Two stents put in on an emergency basis although they claimed I did not have a "heart attack". I think you would know the difference. I have had anxiety type tightness in my chest and that was nothing like the pain I felt that lead me to the doctor (after about tow weeks of intermittent pain like katemonster's pop) to ask about the pain in my chest. But more importantly, about a year after my procedure, I was having pains in my chest and I called the doctor. I was under a lot of stress. He asked me if it was the same pain as last time. I told him no. He said that everyone has slightly different pains, but it would likely be consistent from event to event if I had another event. Not sure if I really believe him, but it makes me a lot less paranoid when I work out or have some sort of stressful event.
posted by JohnnyGunn at 10:08 PM on April 8, 2010


To dephlogisticated, I wish it were that simple, though what you point out about referred pain is very true.

You have to remember that every person's anatomy is different, and people can have heart attacks (or other heart problems) that cause pain in different parts of their heart. So people can have heart attacks with pain around their epigastric area (over the stomach), under their sternum, left side of the chest, shoulder, arm, jaw, back, even the right side of the chest/right jaw etc.

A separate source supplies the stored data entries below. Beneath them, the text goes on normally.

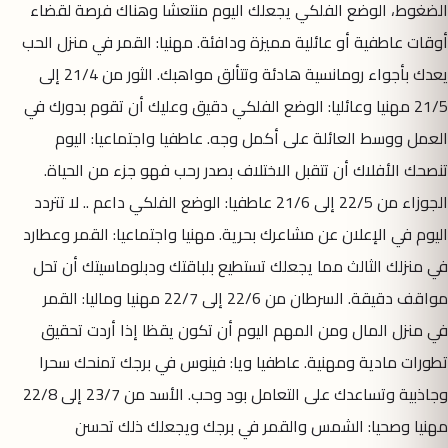
الضغوط، الوضع الفلكي يجعلك اليوم منتعشا وهناك فرصة لقضاء
أوقات عاطفية أو عائلية مميزة ودافئة. مهنيا: القمر في منزل الحب
يعدك بأجواء رومانسية هادئة وتتألق مواهبك. الثور من 21/4 إلى
21/5 مهنيا وعائليا: الوضع الفلكي دقيق وعليك أن تقوم بدورك في
العمل ووسط العائلة على أكمل وجه. عاطفيا واجتماعيا: اليوم
تنصحك الأفلاك أن تتقبل الاختلاف بصدر رحب فهو جزء من الحياة.
الجوزاء من 22/5 إلى 21/6 عاطفيا: الوضع الفلكي داعم .. لا تتردد
اليوم في الإعلان عن مشاعرك بحرية. مهنيا واجتماعيا: القمر وعطارد
في منزلك الثالث مما يجعلك تستطيع بلباقتك ودبلوماسيتك أن تحل
مواقف دقيقة. السرطان من 22/6 إلى 22/7 مهنيا وماليا: القمر
في منزل المال ومن المهم اليوم أن تكون يقظا إذا أردت تحقيق
تطورات مادية ومهنية. عاطفيا ويا: فينوس في برجك تمنحك سحرا
وجاذبية وتساعدك على التعامل بود وحب. الأسد من 23/7 إلى 22/8
مهنيا وصحيا: الشمس والقمر في برجك ويجعلك ذلك تحسن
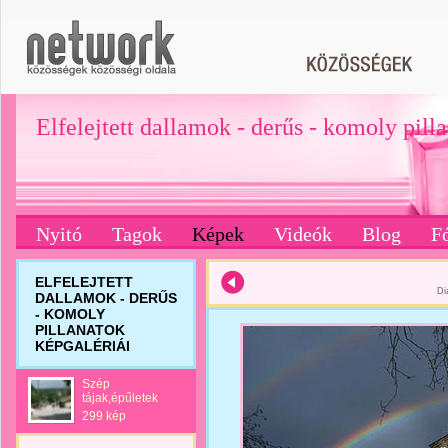
Elfelejtett dallamok - derűs - komoly pill
Nyitó
Tagok
Képek
Videók
Blog
F
ELFELEJTETT
Di
DALLAMOK - DERŰS
- KOMOLY
PILLANATOK
KÉPGALÉRIÁI
Szép
tájak,épűletek
299 kép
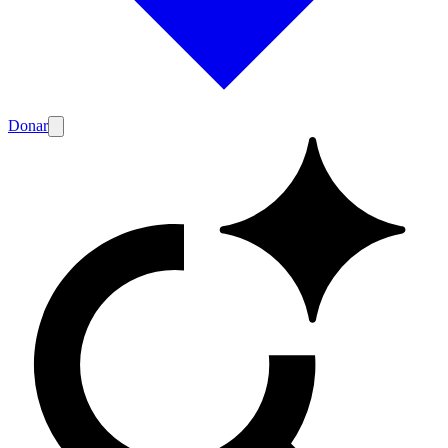
Donar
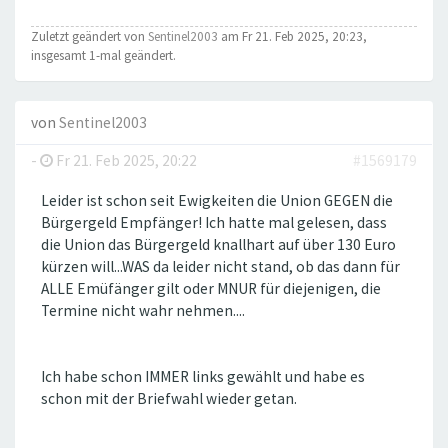
Zuletzt geändert von
Sentinel2003
am Fr 21. Feb 2025, 20:23,
insgesamt 1-mal geändert.
von
Sentinel2003
-
Fr 21. Feb 2025, 20:22
#1569179
Leider ist schon seit Ewigkeiten die Union GEGEN die
Bürgergeld Empfänger! Ich hatte mal gelesen, dass
die Union das Bürgergeld knallhart auf über 130 Euro
kürzen will...WAS da leider nicht stand, ob das dann für
ALLE Emüfänger gilt oder MNUR für diejenigen, die
Termine nicht wahr nehmen....
Ich habe schon IMMER links gewählt und habe es
schon mit der Briefwahl wieder getan.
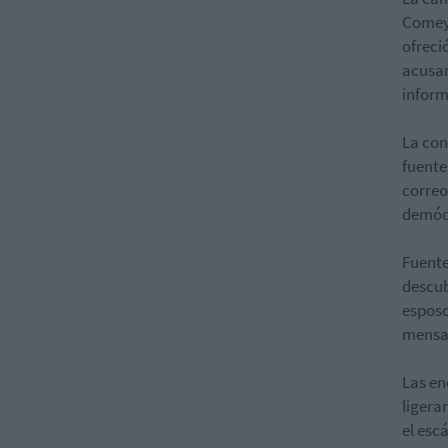
Comey 
ofreci
acusar
inform
La con
fuente
correo
demóc
Fuente
descub
esposo
mensaj
Las en
ligera
el esc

The bottom line is that no decent doctor assumes that something is "just stress" unless they have done tests to help them make sure it's not something more serious. Now, if you go to the emergency department every week, you may gain that notoriety and get taken less seriously, but you should still get at minimum an EKG (and possibly a chest x-ray, and possibly blood work) every single time you complain of chest pain. This will become expensive quickly unless you can figure out the characteristics of your anxiety related pain and figure out when it's different, as folks are describing above. Despite what katemonster and Old Geezer say, you cannot reliably differentiate heart attacks from other chest pain just by certain qualities of the pain, though some qualities of the pain may be more suspicious than others.

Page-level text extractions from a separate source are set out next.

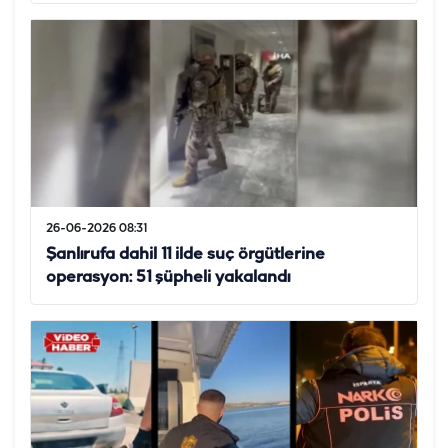
26-06-2026 08:31
Şanlırufa dahil 11 ilde suç örgütlerine
operasyon: 51 şüpheli yakalandı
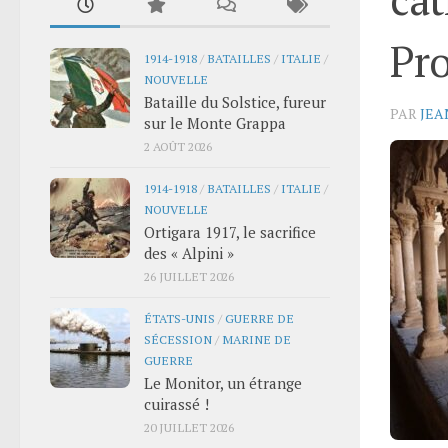
Pro
1914-1918
/
BATAILLES
/
ITALIE
/
NOUVELLE
Bataille du Solstice, fureur
PAR
JEA
sur le Monte Grappa
2 AOÛT 2026
1914-1918
/
BATAILLES
/
ITALIE
/
NOUVELLE
Ortigara 1917, le sacrifice
des « Alpini »
26 JUILLET 2026
ÉTATS-UNIS
/
GUERRE DE
SÉCESSION
/
MARINE DE
GUERRE
Le Monitor, un étrange
cuirassé !
20 JUILLET 2026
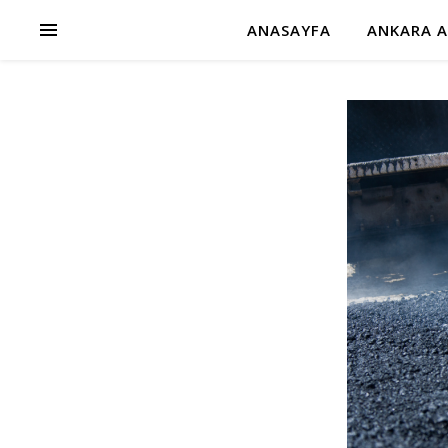
ANASAYFA
ANKARA A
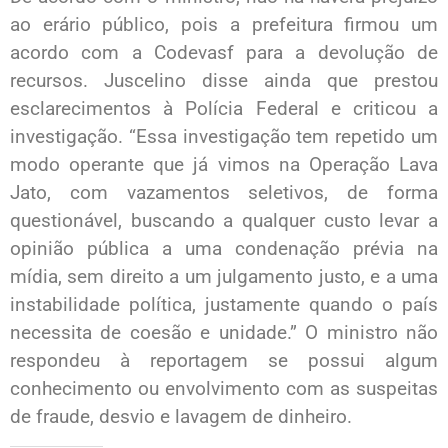
ao erário público, pois a prefeitura firmou um
acordo com a Codevasf para a devolução de
recursos. Juscelino disse ainda que prestou
esclarecimentos à Polícia Federal e criticou a
investigação. “Essa investigação tem repetido um
modo operante que já vimos na Operação Lava
Jato, com vazamentos seletivos, de forma
questionável, buscando a qualquer custo levar a
opinião pública a uma condenação prévia na
mídia, sem direito a um julgamento justo, e a uma
instabilidade política, justamente quando o país
necessita de coesão e unidade.” O ministro não
respondeu à reportagem se possui algum
conhecimento ou envolvimento com as suspeitas
de fraude, desvio e lavagem de dinheiro.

For example, one description of classic heart attack is ongoing, crushing, substernal chest pain that radiates to the left shoulder and arm, accompanied by nausea and sweating and worse with exerting yourself. But that doesn't mean that when someone comes in with sharp, intermittent chest pain that doesn't radiate anywhere and happens when you're resting, it's not a heart attack - unfortunately, otherwise it would make my job much easier! To katemonster, the pain from a heart attack WILL eventually get better - once the heart attack is complete and that part of the heart muscle is dead, it doesn't hurt anymore! Or, if the pain is on and off, it could mean that you have unstable angina, which is bordering on heart attack territory. The safest thing is to make no assumptions, at least in my line of work which is emergency medicine.

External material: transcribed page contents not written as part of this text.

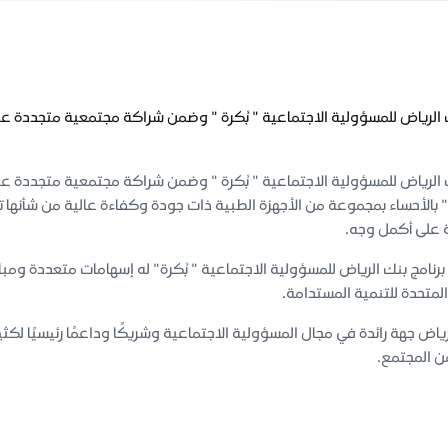
نك الرياض للمسؤولية الاجتماعية " بُكرة " وضمن شراكة مجتمعية متجددة
نك الرياض للمسؤولية الاجتماعية " بُكرة " وضمن شراكة مجتمعية متجدد
" بالأحساء بمجموعة من الأجهزة الطبية ذات جودة وكفاءة عالية من شأنها 
ة على أكمل وجه.
لمتحدة للتنمية المستدامة.
لرياض جهة رائدة في مجال المسؤولية الاجتماعية وشريكًا وداعمًا رئيسيًا ل
ن المجتمع.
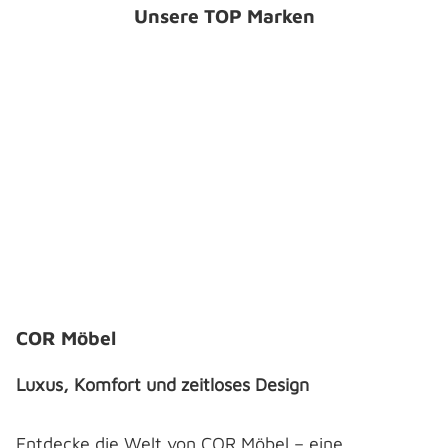
Unsere TOP Marken
Bildergalerie überspringen
COR Möbel
Luxus, Komfort und zeitloses Design
Entdecke die Welt von COR Möbel – eine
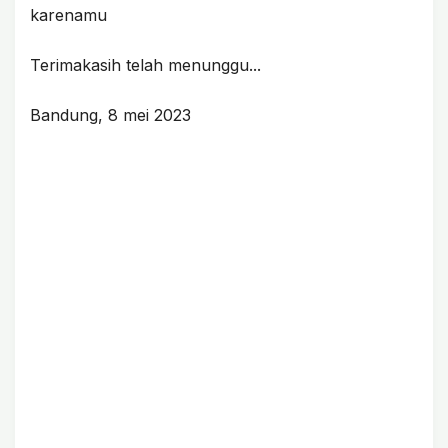
karenamu
Terimakasih telah menunggu...
Bandung, 8 mei 2023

As you get older and have more risk factors such as cholesterol, or smoking, people will be more likely to do things like repeat blood work on you over the course of hours to be sure that your chest pain is not a heart attack, because EKGs do not show all heart attacks. You will also get stress tests. So, through more extensive testing, we will be able to deduce what's causing your pain. What ruwan says about getting your primary care doctor to organize a stress test for you every couple of years could be quite helpful. If you have a history of people in your family having heart attacks, and the youngest person in your family to have one was 45, for example, you could get a stress test when you are 35. In the meantime, work hard to control those risk factors by continuing to eat well, exercise, keep your weight down, and avoid smoking. That is a long answer but I hope it is helpful.